Plantean analizar programa Hoy no Circula para decidir su vigencia

Para conocer el impacto real del programa Hoy no Circula y decidir si "vale la pena" mantenerlo vigente, e incluso ampliarlo, como se ha propuesto, el gobierno capitalino tendría que realizar estudios más completos, sostuvo el especialista Héctor Riveros Rotgé.

El investigador del Instituto de Física de la Universidad Nacional Autónoma de México sostuvo que a 24 años de haber surgido, dicho plan no ha logrado una disminución significativa en la contaminación del aire de la ciudad.

Consideró que una de las razones es que la medida aplica tanto para vehículos de uso particular como público, a pesar de que éstos últimos son en realidad los más contaminantes; en primer lugar los microbuses seguidos de los taxis y autos de otros estados de la república.

Riveros Rotgé, quien también es miembro de la Academia Mexicana de Ciencias (AMC), recordó que en 2006 la Secretaría del Medio Ambiente capitalina publicó un estudio, coordinado por él, que evaluó y comparó las emisiones de vehículos de distintos tipos que circulan en la Zona Metropolitana del Valle de México mediante sensor remoto.

Comentó que las mediciones consideradas en el estudio corresponden a las campañas de monitoreo vehicular de los años 2000 y 2005. "Este estudio se hace cada año, pero solo para coches particulares, jamás se había incluido el transporte público".

El documento muestra que el transporte público es el más contaminante, lo cual, dijo, es preocupante porque además de que son unidades con mayor tasa de emisión de monóxido de carbono, hidrocarburos y óxido de nitrógeno, hacen recorridos entre cuatro y cinco veces mayores que los autos particulares.

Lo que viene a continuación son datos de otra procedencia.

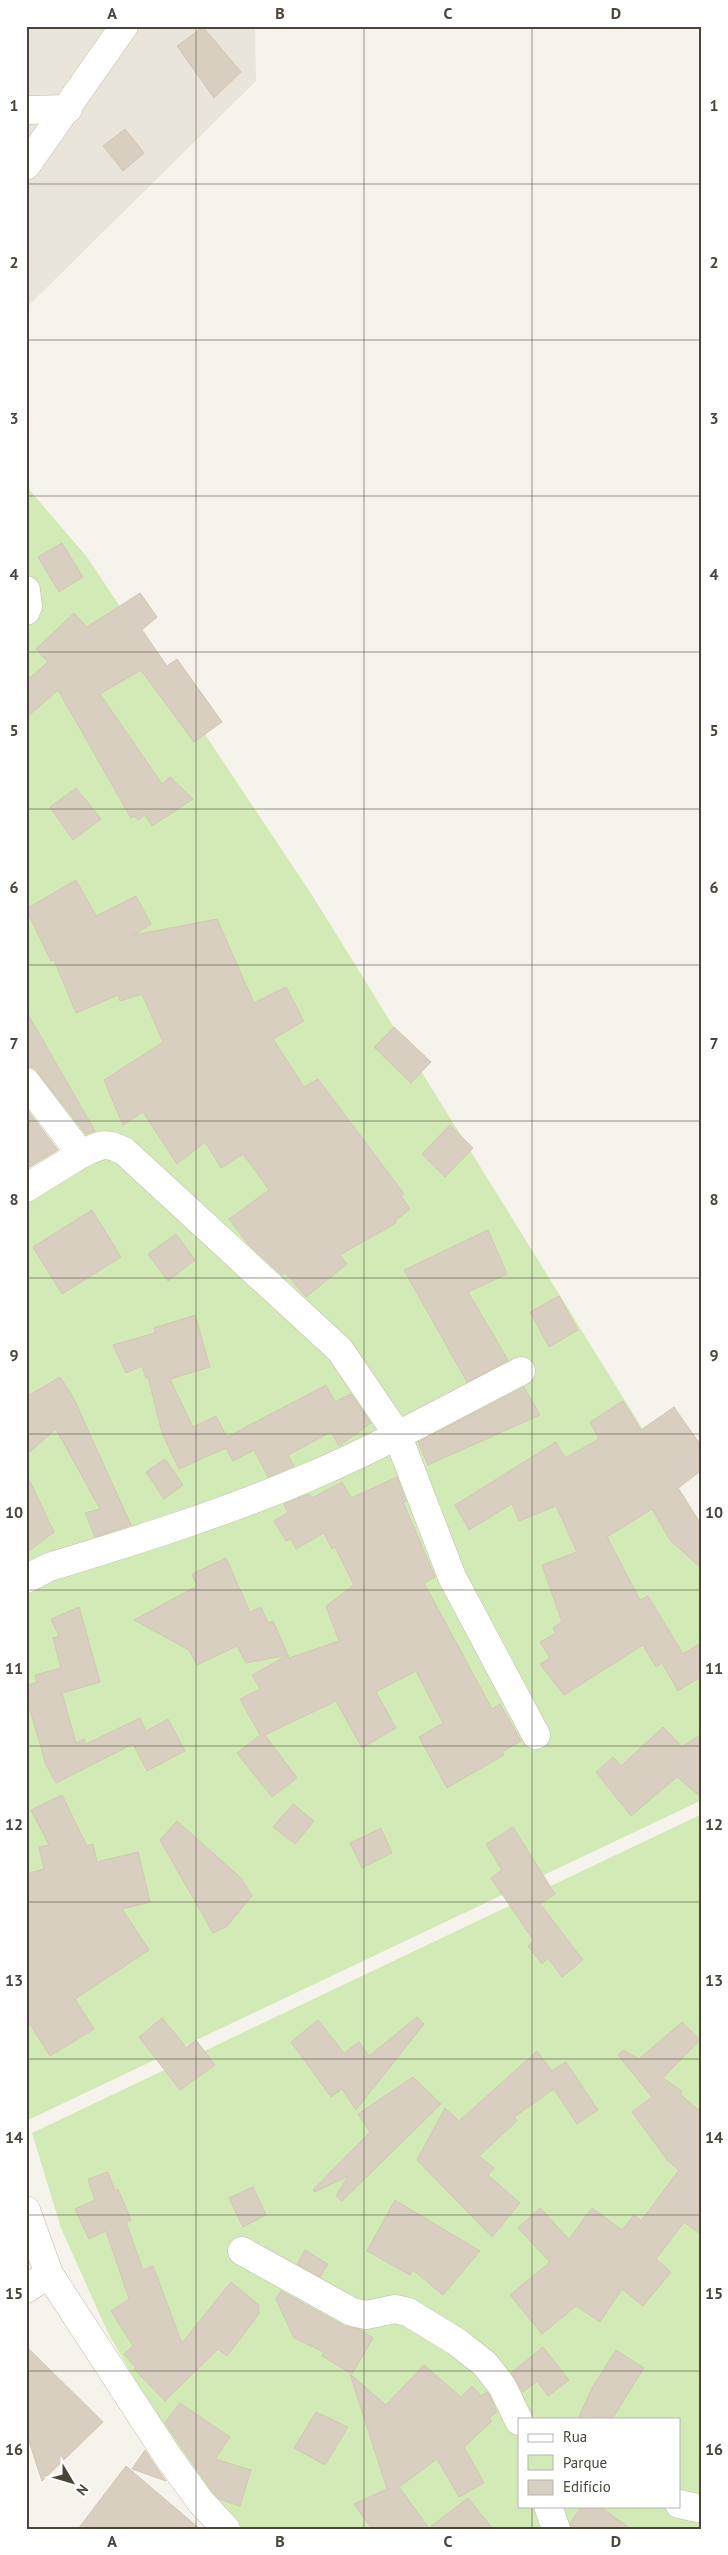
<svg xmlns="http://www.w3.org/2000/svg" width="728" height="2555" font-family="'PT Sans',sans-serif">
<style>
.residential{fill:#eae5da}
.green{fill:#d2eab5;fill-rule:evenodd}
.building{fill:#d8cfc1;stroke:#d3c7b4}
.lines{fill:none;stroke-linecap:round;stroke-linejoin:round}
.street-casing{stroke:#c2bbae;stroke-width:29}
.street{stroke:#fff;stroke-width:28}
.grid{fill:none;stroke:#4b4439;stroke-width:1;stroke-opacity:0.55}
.neatline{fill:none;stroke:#4b4439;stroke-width:2}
.grid-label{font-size:16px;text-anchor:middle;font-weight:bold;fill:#4b4439}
</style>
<rect width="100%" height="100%" fill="#f6f3ec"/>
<polygon class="residential" points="26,26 255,26 256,81 26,308"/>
<g class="green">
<polygon points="26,486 87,557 312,895 702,1525 702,1800 26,2121 26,1195 90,1157 26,1066"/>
<path d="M702,1814V2529H239L185,2467L108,2333L61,2228L32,2133ZM519,2419H679V2506H519Z"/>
</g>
<g class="building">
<polygon points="203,27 241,72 214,98 177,46"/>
<polygon points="125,129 144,153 123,171 103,146"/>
<polygon points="62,543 83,577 59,592 38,557"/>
<polygon points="140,593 157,617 142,630 167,666 177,659 222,722 194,742 141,670 100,694 162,784 170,777 193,799 152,826 145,815 138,820 135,816 131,818 58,690 26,718 26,681 48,662 36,649 74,613 87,627"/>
<polygon points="76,788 101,819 73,840 50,807"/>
<polygon points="76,880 96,916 136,896 151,924 134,935 217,919 254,1003 286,987 304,1021 273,1039 304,1087 318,1079 404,1194 401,1196 410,1209 395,1221 396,1223 340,1255 347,1264 306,1297 286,1273 282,1275 248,1244 229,1219 269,1190 243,1154 221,1168 205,1142 177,1164 143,1112 123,1125 104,1080 163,1042 142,994 120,1001 118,995 76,1013 54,960 51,961 26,909"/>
<polygon points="26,1011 95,1131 86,1134 38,1073 26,1067"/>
<polygon points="394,1027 431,1062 411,1083 374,1047"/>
<polygon points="26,1108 58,1150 28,1168 26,1165"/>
<polygon points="450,1125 473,1148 445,1177 422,1154"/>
<polygon points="92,1210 121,1257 62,1294 33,1247"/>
<polygon points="488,1230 507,1274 468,1292 508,1360 467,1382 404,1270"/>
<polygon points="176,1234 195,1260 168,1281 148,1254"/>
<polygon points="559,1296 578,1330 549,1347 530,1312"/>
<polygon points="195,1315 210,1367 170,1379 193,1427 216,1416 227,1437 326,1385 335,1402 351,1394 371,1423 339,1446 331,1432 288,1455 294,1466 268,1477 254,1450 233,1461 226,1448 179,1469 162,1433 148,1377 146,1378 142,1366 126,1373 113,1345 155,1333 154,1328"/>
<polygon points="60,1377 73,1397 131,1525 95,1537 85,1513 100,1509 56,1429 26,1455 26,1397"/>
<polygon points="524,1387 540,1415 428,1465 418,1442"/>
<polygon points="623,1401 641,1430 674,1407 702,1447 702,1470 678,1488 702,1526 702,1569 670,1540 652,1509 607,1537 640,1600 648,1596 683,1654 702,1642 702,1676 678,1691 662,1663 656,1667 643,1645 564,1695 540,1664 550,1658 540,1642 556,1633 553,1628 562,1622 542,1565 577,1552 556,1506 519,1521 512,1504 469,1530 455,1505 556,1442 565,1458 599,1439 590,1422"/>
<polygon points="165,1459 183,1485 164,1499 146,1472"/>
<polygon points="26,1473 54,1532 26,1553"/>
<polygon points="397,1477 406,1501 403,1502 435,1577 424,1583 492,1709 500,1704 521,1741 502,1752 504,1755 447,1788 419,1737 443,1723 416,1671 376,1692 396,1728 362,1748 336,1701 265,1735 297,1778 272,1797 237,1753 260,1735 240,1699 260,1689 252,1675 288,1655 289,1658 339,1641 326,1606 354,1585 335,1547 332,1549 324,1533 296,1549 291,1539 286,1541 274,1521 288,1513 284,1504 309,1494 312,1498 342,1482 351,1498"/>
<polygon points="226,1558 250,1612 261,1607 268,1623 273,1621 288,1655 246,1663 237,1646 197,1665 189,1650 134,1620 197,1586 192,1574"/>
<polygon points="79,1607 100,1682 62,1693 76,1743 84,1739 86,1744 140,1718 146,1731 168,1719 185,1751 147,1771 133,1744 56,1783 46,1765 26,1696 26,1686 37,1682 35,1675 61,1668 53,1638 59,1636 51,1619"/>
<polygon points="663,1727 682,1747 702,1734 702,1798 677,1777 631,1816 596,1772 613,1757 621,1766"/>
<polygon points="62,1795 87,1846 93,1844 97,1862 138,1852 150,1902 122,1909 149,1950 75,1999 94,2029 50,2056 26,2018 26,1874 44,1869 39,1847 49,1845 31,1810"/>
<polygon points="293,1804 314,1821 295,1844 273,1827"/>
<polygon points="177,1821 241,1878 252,1896 226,1927 213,1933 160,1840"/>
<polygon points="513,1827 555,1894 540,1904 583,1960 562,1977 548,1958 542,1964 528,1946 534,1941 491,1878 502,1870 486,1844"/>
<polygon points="381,1828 392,1853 362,1868 350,1843"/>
<polygon points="417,2017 424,2024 356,2110 342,2089 331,2097 291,2042 318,2020 344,2053 359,2042 369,2056"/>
<polygon points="162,2018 186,2047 196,2040 215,2065 180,2090 139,2037"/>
<polygon points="682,2022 700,2040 663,2078 682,2091 680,2094 702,2113 702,2235 684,2222 656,2259 671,2272 643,2306 622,2289 600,2322 576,2306 542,2334 510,2295 550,2262 518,2228 540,2208 569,2239 592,2208 622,2230 634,2215 641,2221 679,2170 668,2161 632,2112 652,2097 618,2055 623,2050 639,2059"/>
<polygon points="537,2051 552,2071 566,2062 598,2110 577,2124 554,2089 514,2117 517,2121 479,2156 494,2168 488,2175 520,2203 492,2237 417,2160 445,2108 459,2121"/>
<polygon points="413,2077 441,2104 342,2201 336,2196 348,2176 315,2192 313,2190 370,2132 358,2114"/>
<polygon points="108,2172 115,2191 118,2189 131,2220 126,2222 143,2270 153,2266 182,2343 231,2282 259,2305 259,2314 227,2356 218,2349 165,2401 134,2369 136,2368 124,2354 133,2346 111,2311 129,2299 106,2231 89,2239 75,2209 95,2200 88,2179"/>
<polygon points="253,2187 266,2215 243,2227 229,2198"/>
<polygon points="395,2200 480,2251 443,2295 413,2270 410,2275 367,2251"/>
<polygon points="305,2250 328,2264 320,2277 297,2264"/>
<polygon points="281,2291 344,2326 359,2329 373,2338 352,2374 322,2356 324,2352 294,2338 276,2299"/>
<polygon points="26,2346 103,2422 42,2481 26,2432"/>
<polygon points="543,2347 569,2380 548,2396 537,2381 523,2392 511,2373"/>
<polygon points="616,2350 644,2368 612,2419 578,2419 592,2388"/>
<polygon points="424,2365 461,2397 472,2386 481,2396 487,2392 489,2394 497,2412 489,2418 492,2421 464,2447 484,2483 459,2497 437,2459 399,2487 429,2528 468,2498 493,2529 372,2529 354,2504 387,2489 350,2374 386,2405"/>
<polygon points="180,2403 230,2437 215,2459 251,2470 240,2506 219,2499 212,2491 165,2423"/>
<polygon points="316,2412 348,2427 325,2465 294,2448"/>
<polygon points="145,2450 154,2464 166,2481 132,2469"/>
<polygon points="126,2466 200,2529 78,2529"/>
<polygon points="582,2506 599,2506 631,2529 571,2529 570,2523"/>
</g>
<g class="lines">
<defs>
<g id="street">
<polyline points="26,110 68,109"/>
<polyline points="26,166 124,26"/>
<polyline points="26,590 28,606 26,611"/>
<path d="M26,1082L81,1154C100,1145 105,1141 124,1151L340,1350L397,1434L452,1577L536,1735"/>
<polyline points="26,1188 81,1154"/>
<path d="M26,1579L49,1567C135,1541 221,1514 304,1479C378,1448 449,1408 521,1371"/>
<polyline points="26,2210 49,2274 167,2455 200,2501 226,2529"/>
<polyline points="242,2251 352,2312 366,2315 395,2309 408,2312 457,2342 485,2364 502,2386 519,2421"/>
<polyline points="26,2289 49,2274"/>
<polyline points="679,2504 702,2509"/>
<polyline points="548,2506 556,2529"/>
</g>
</defs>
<use href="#street" class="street-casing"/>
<use href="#street" class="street"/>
</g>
<path class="grid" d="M196,26V2529M364,26V2529M532,26V2419M26,184H702M26,340H702M26,496H702M26,652H702M26,809H702M26,965H702M26,1121H702M26,1278H702M26,1434H702M26,1590H702M26,1746H702M26,1902H702M26,2059H702M26,2215H702M26,2371H702M532,2506V2529"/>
<rect width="728" height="2555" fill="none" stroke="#ffffff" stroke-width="55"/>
<rect x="518" y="2418" width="162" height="90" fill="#ffffff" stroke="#b7b4b0"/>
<rect x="528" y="2434" width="25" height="8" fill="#ffffff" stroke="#b7b4b0"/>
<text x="563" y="2442" font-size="15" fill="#4b4439">Rua</text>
<rect x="528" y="2455" width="25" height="15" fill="#d2eab5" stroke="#b7b4b0"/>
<text x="563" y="2468" font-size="15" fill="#4b4439">Parque</text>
<rect x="528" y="2480" width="25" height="15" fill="#d8cfc1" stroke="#b7b4b0"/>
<text x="563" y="2492" font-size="15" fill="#4b4439">Edifício</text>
<g transform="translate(72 2482) rotate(128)" stroke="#ffffff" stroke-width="4" paint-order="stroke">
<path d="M0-4L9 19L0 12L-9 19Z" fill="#4b4439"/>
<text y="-8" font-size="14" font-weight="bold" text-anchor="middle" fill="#4b4439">N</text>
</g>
<rect x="28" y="28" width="672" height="2500" class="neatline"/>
<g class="grid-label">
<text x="112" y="19">A</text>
<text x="280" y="19">B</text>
<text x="448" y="19">C</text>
<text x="616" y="19">D</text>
<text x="14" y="111">1</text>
<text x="714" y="111">1</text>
<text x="14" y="268">2</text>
<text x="714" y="268">2</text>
<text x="14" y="424">3</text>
<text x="714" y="424">3</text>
<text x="14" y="580">4</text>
<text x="714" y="580">4</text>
<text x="14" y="736">5</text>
<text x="714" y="736">5</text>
<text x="14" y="893">6</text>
<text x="714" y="893">6</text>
<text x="14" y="1049">7</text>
<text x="714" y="1049">7</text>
<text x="14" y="1205">8</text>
<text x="714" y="1205">8</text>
<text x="14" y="1361">9</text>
<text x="714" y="1361">9</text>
<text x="14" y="1518">10</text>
<text x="714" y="1518">10</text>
<text x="14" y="1674">11</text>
<text x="714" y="1674">11</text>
<text x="14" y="1830">12</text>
<text x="714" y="1830">12</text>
<text x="14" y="1986">13</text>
<text x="714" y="1986">13</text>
<text x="14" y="2143">14</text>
<text x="714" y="2143">14</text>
<text x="14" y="2299">15</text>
<text x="714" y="2299">15</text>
<text x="14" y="2455">16</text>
<text x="714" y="2455">16</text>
<text x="112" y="2547">A</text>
<text x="280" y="2547">B</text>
<text x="448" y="2547">C</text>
<text x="616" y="2547">D</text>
</g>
</svg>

Asimismo, esos transportes viajan más de 100 mil kilómetros por año, por lo cual desgastan los convertidores catalíticos mucho más rápido que los particulares.

Sin embargo, informó que el documento en cuestión señala que la tasa de sustitución de los convertidores catalíticos en este tipo de transporte no es congruente con lo elevado de sus emisiones, ni proporcional a la tasa de sustitución de dichos dispositivos en comparación con la de los carros de uso particular.

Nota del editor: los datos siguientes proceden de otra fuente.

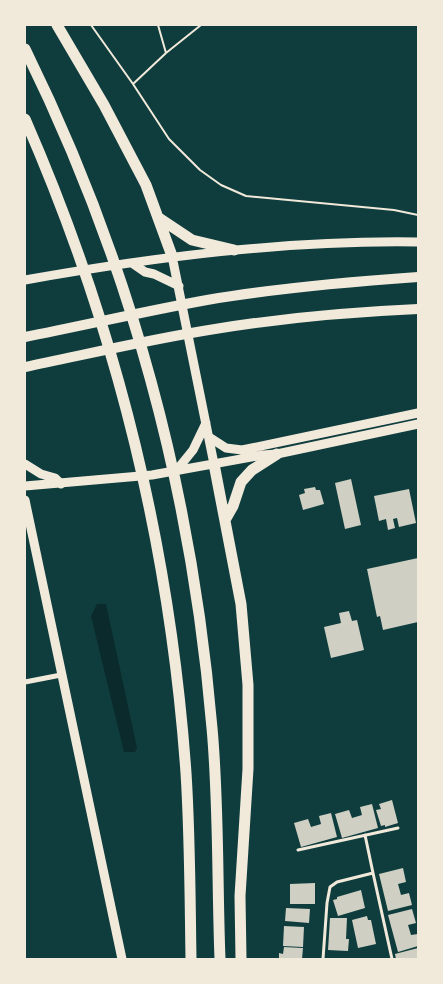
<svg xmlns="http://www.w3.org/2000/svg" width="443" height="984" viewBox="0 0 443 984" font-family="'Source Serif 4',serif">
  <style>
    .water { fill: #0a2a2b }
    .building { fill: #cfcfc3 }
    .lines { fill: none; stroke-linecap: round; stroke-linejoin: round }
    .path { stroke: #f1e9da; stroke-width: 2 }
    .service { stroke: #f1e9da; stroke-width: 3 }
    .minor { stroke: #f1e9da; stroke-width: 5 }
    .secondary { stroke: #f1e9da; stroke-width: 9 }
    .trunk { stroke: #f1e9da; stroke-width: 10 }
    .motorway { stroke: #f1e9da; stroke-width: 11 }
  </style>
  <rect width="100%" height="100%" fill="#0f3d3e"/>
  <path class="water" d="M97,604h9l31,144 -2,4h-11l-33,-136z"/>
  <path class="building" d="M351,479l10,46 -16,4 -10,-46z
    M315,487l1,3h4l4,14 -21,6 -4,-15 6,-2 -1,-4z
    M409,489l7,34 -17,4 -2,-9 -4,1 2,9 -7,2 -2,-11 -7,2 -5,-25z
    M418,558v64l-35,8 -3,-14 -3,1 -10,-48z
    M349,611l3,10 5,-1 7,30 -33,8 -7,-31 17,-4 -2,-10z
    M392,800l6,23 -13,4v-2l-4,1 -5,-16 5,-1 -2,-5z
    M372,804l6,24 -36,10 -7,-24 14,-4 3,8 10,-3 -2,-8z
    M331,813l6,24 -36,10 -7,-24 14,-4 3,8 10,-3 -2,-8z
    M403,868l3,14 -8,2 3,11 8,-2 3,12 -24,6 -9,-37z
    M315,883v21h-25v-20z
    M361,890l4,18 -27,8 -5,-16 4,-1v-2z
    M286,908l24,1 -1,14 -24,-2z
    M412,909l4,14 -8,2 3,10 7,-1v12l-20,6 -10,-37z
    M367,916l1,4h3l5,24 -18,4 -6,-28z
    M330,918h17l-1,21h3l-1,12 -20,-1z
    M284,926l20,1 -1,20 -20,-1z
    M284,947l19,1 -1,11h-23v-6l4,1z
    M418,948v11h-22l-1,-5z"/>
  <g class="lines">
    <path class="path" d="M91,25l42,59 36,55 31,31 21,15 25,11 148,14 24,5
      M158,25l8,28
      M133,84l33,-31 35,-28"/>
    <path class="service" d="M365,835l8,38
      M298,850l100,-22
      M323,959l4,-56 3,-16 7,-5 36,-9 19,86"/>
    <path class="minor" d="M25,682l36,-7"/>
    <path class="secondary" d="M172,256l42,208
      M132,263l13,9 9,2 25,12
      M25,280c130,-23 261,-40 393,-38
      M209,437l17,11 16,2 176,-37
      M25,464l16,10 14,4 6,6
      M176,471l17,-21 13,-27
      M25,486l127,-11 111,-20 14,-1 141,-30
      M25,500l97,459"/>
    <path class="trunk" d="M25,337c61,-12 121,-26 182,-37 70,-12 140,-18 211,-23
      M25,367c63,-13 126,-28 190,-38 67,-11 135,-17 203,-20"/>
    <path class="motorway" d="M57,25l47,80 42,80 26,71
      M25,49c105,213 167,443 187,679 7,77 5,154 8,231
      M25,119c91,208 145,428 161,654 4,62 4,124 5,186
      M159,218l33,22 42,10
      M214,464l27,140 7,81v84l-8,127 1,63
      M225,520l8,-14 8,-24 11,-12 25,-16"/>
  </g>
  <rect width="443" height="984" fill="none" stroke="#f1e9da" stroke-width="52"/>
</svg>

Incluso, resaltó, el informe recomienda revisar la operación y la eficacia del Programa Integral para la Reducción de Emisiones Contaminantes (PIREC), que busca fomentar el reemplazo de los convertidores catalíticos en aquellos vehículos automotores modelo 1991 y posteriores.

Además, enfatizó, sugiere, en determinado momento, obligar la sustitución de convertidor catalítico de estos vehículos de acuerdo con su edad. "Si el transporte público estuviera en buen estado, se reduciría la contaminación atmosférica en un 20 o 30 por ciento".

Opinó que el programa debería concentrar sus esfuerzos en transporte de este tipo y buscar alternativas apropiadas que se cumplieran de manera efectiva.

Mencionó que otra de las fallas del Hoy no Circula está en las estimaciones de la reducción de la emisión de contaminantes asociados a la restricción vehicular, pues el problema es que el gobierno calcula como si los conductores de esos coches se quedaran en su casa.

En ese sentido, consideró que para saber el impacto real de este programa y decidir si "vale la pena" mantenerlo vigente, e incluso ampliarlo, como se ha propuesto recientemente, el gobierno tendría que realizar estudios más completos que incluyeran cálculos de esta naturaleza.